Once I brought these gorgeous little jewels home, I wanted to make sure they would survive my hands once again… so I decided that I would make a wreath to feature their charm. I had to make sure the wreath was up high enough that the cats and dog could not possibly knock them over. I found the perfect spot, in our bedroom above our dressers. So, I stuck a very plastic sticky hook on the wall and there the wreath sat. Every morning when I get up, the wreath with its baubles greets me and I smile. It was such a shame these have been hidden for so long. As I passed the day, coming in and out of my bedroom, I grinned each time I saw them sparkling in the midday light.

This morning after a night of no sleep, I finally put myself to bed, and when I was just about asleep, I heard the worst sound… there was a thud, a clink and a bunch of pops. Yes, the wreath fell from the hook, and I was hearing the explosion of thin 54-year-old vintage ornaments in what I thought was their last moments of beauty. My heart sank… I wanted to cry. What a waste. I mean all those years where they were safe but not seen, and I bring them out, only to enjoy them for two weeks. So sad… but my pragmatic self got out of bed and started cleaning up the mess (which, I must say, was impressively littered throughout the room!).

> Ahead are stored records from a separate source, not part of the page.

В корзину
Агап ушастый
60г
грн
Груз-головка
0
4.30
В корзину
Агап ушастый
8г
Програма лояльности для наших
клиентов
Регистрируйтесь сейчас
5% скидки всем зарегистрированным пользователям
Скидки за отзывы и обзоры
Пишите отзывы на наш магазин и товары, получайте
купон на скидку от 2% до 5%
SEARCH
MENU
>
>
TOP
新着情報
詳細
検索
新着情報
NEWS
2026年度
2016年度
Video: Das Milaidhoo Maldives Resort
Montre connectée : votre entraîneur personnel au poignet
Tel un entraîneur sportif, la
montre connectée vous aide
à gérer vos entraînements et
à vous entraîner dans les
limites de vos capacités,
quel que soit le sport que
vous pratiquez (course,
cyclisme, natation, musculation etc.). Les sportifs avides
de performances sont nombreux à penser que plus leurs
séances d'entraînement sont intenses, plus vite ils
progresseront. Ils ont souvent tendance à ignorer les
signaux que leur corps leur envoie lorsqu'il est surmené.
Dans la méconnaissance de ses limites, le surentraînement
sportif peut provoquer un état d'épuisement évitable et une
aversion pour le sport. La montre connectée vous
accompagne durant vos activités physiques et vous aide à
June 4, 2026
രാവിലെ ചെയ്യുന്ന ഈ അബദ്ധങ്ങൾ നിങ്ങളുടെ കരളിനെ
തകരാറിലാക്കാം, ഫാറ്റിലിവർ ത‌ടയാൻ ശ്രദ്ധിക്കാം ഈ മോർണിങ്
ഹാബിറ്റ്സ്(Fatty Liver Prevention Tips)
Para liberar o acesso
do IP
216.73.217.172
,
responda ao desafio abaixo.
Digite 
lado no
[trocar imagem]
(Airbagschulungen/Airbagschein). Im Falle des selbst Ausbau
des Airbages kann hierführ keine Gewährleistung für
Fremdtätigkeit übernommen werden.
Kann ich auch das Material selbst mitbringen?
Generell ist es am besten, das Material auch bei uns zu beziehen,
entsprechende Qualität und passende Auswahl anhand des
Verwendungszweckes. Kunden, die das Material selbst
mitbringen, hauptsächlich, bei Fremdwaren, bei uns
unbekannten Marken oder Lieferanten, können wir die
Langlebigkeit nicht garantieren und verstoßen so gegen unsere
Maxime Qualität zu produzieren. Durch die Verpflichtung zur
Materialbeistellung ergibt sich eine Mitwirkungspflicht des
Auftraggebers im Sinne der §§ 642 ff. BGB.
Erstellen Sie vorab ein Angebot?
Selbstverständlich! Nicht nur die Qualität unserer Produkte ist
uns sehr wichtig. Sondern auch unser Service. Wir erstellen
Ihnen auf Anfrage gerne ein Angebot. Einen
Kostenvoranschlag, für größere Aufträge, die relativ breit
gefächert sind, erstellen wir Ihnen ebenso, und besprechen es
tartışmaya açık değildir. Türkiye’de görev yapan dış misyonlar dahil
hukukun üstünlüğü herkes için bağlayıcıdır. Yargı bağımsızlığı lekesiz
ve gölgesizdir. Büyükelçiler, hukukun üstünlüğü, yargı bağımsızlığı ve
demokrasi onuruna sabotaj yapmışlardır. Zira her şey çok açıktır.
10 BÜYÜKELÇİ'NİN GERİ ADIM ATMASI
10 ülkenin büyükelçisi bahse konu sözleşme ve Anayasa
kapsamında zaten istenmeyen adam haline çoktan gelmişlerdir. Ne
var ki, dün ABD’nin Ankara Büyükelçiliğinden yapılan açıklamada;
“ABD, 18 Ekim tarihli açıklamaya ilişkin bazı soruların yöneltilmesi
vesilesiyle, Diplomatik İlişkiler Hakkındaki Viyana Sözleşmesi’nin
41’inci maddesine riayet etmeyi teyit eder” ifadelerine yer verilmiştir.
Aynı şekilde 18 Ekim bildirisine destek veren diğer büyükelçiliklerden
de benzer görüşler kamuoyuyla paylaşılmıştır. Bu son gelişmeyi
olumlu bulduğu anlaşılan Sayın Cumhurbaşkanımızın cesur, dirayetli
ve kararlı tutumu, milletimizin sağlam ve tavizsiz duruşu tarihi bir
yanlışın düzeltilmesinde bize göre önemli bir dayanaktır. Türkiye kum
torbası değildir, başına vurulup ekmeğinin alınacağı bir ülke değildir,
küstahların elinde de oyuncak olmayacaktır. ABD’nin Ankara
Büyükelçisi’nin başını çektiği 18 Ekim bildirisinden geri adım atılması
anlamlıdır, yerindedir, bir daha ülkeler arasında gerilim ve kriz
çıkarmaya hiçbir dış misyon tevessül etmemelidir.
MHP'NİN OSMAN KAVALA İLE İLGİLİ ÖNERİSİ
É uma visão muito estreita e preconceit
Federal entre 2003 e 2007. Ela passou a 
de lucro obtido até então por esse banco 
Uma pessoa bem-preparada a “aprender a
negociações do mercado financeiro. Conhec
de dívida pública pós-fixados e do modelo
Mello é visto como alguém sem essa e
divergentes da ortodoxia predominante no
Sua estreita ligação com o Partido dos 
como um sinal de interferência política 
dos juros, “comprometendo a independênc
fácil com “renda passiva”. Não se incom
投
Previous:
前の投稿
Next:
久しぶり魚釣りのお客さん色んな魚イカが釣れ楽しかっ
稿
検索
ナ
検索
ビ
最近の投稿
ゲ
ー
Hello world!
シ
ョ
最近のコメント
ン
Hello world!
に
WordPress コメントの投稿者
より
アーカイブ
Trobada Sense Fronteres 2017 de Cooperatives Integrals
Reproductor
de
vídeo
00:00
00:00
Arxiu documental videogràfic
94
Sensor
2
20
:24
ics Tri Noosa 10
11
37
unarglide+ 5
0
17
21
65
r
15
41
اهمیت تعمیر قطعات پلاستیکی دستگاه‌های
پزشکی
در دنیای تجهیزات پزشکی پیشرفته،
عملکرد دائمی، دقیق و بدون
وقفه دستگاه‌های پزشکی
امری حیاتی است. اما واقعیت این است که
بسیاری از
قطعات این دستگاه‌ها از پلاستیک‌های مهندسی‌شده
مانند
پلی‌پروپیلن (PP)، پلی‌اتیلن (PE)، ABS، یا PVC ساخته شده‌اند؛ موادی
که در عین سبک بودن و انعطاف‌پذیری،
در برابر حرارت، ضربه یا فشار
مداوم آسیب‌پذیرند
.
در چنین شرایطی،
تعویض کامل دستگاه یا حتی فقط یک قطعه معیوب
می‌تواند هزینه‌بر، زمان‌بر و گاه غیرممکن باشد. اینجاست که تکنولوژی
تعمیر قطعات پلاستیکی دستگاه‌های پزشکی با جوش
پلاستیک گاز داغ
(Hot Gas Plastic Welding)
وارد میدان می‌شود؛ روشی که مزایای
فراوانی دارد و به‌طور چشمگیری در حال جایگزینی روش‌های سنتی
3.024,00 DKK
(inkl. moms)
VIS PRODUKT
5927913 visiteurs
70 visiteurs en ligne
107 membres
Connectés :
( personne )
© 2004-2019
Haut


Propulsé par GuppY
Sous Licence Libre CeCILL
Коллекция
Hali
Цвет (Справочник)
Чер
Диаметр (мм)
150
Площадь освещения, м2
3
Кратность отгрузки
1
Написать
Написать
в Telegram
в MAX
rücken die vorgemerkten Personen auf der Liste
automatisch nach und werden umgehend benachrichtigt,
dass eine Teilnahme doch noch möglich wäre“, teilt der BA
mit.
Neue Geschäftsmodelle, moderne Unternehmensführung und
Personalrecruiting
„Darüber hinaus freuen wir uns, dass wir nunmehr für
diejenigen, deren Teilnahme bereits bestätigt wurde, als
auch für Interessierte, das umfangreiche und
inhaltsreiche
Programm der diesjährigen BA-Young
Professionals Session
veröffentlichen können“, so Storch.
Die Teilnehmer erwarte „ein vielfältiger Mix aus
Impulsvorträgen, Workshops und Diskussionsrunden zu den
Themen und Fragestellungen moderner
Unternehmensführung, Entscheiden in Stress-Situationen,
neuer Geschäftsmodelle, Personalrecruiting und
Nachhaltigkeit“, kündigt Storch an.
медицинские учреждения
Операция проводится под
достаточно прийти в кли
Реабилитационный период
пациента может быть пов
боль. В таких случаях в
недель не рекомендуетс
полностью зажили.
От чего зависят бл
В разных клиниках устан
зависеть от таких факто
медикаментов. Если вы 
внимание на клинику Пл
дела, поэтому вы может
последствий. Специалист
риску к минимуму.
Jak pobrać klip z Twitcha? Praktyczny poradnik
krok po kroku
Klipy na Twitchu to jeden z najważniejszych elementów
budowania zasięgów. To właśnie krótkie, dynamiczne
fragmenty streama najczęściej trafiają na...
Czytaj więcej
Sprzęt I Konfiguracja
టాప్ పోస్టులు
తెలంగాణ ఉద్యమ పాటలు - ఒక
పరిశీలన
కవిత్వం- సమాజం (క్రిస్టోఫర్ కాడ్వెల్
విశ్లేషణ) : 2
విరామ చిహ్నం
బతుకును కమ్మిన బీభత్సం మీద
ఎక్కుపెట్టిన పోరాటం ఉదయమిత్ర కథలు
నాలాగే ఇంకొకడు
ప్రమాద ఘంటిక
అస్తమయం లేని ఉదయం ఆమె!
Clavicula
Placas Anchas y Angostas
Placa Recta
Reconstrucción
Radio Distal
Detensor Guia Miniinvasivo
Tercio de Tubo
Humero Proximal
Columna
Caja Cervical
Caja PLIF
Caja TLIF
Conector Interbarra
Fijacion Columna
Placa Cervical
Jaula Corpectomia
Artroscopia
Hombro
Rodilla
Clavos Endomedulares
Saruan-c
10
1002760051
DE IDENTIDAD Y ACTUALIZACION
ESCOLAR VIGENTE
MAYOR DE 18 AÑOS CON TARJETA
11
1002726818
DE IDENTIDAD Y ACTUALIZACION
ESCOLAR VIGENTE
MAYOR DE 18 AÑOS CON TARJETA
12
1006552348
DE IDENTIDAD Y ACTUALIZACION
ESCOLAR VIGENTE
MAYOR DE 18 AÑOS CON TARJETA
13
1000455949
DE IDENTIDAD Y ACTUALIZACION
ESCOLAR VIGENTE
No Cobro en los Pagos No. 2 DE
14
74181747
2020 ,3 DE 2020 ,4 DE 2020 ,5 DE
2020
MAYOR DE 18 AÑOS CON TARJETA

Luckily, not all of the ornaments broke, some were spared, and I was amazed! They had fallen from seven feet up, onto my dresser and then onto the floor… and some of them survived! I sadly swept up the pieces of the broken ones, and I noticed that my dustpan was actually full of the sparkle from the ornaments. These pieces were still so elegant. Even in their brokenness, these ornaments were delightfully sweet. If you know me, you know I have a creative mind… and that mind was immediately going through ideas on how to use these pieces and continue their shining beauty but in another form. Finally, I decided that I was going to try to make resin coasters for next years holiday… yes, the broken ornaments would live on.

A couple hours later, I was still lamenting about the loss, when I decided, I needed to change my perspective on this whole issue. After thinking for a bit, I decided this: These ornaments were like myself. They had lived a safe life, where they did not need to worry about accidents. But they were never seen, they did not do anything and that was just a sad existence. Before my journey with pain, I tried to stay safe, I did not draw outside the lines, I just wanted to be safe… and I was. When I got married and became a mother this opened up my life (just like the ornaments being taken out of their box and being seen). Like the ornaments today, 20 years ago, I fell and I exploded (not literally). I became broken, but not all of me was broken. Through the eyes of my loved ones, I was still beautiful whether I felt whole or not. And out of accepting that my life had changed, I felt beautiful, grateful and happy again. I was ready to move forward through life again… I was ready for the ups and downs of life and I knew I had it in me to accept whatever was brought my way.

So, it is like these ornaments were put in my possession to remind me that I have a choice to look from different perspectives… and today I am grateful for those broken ornaments and the lessons they have reminded me about.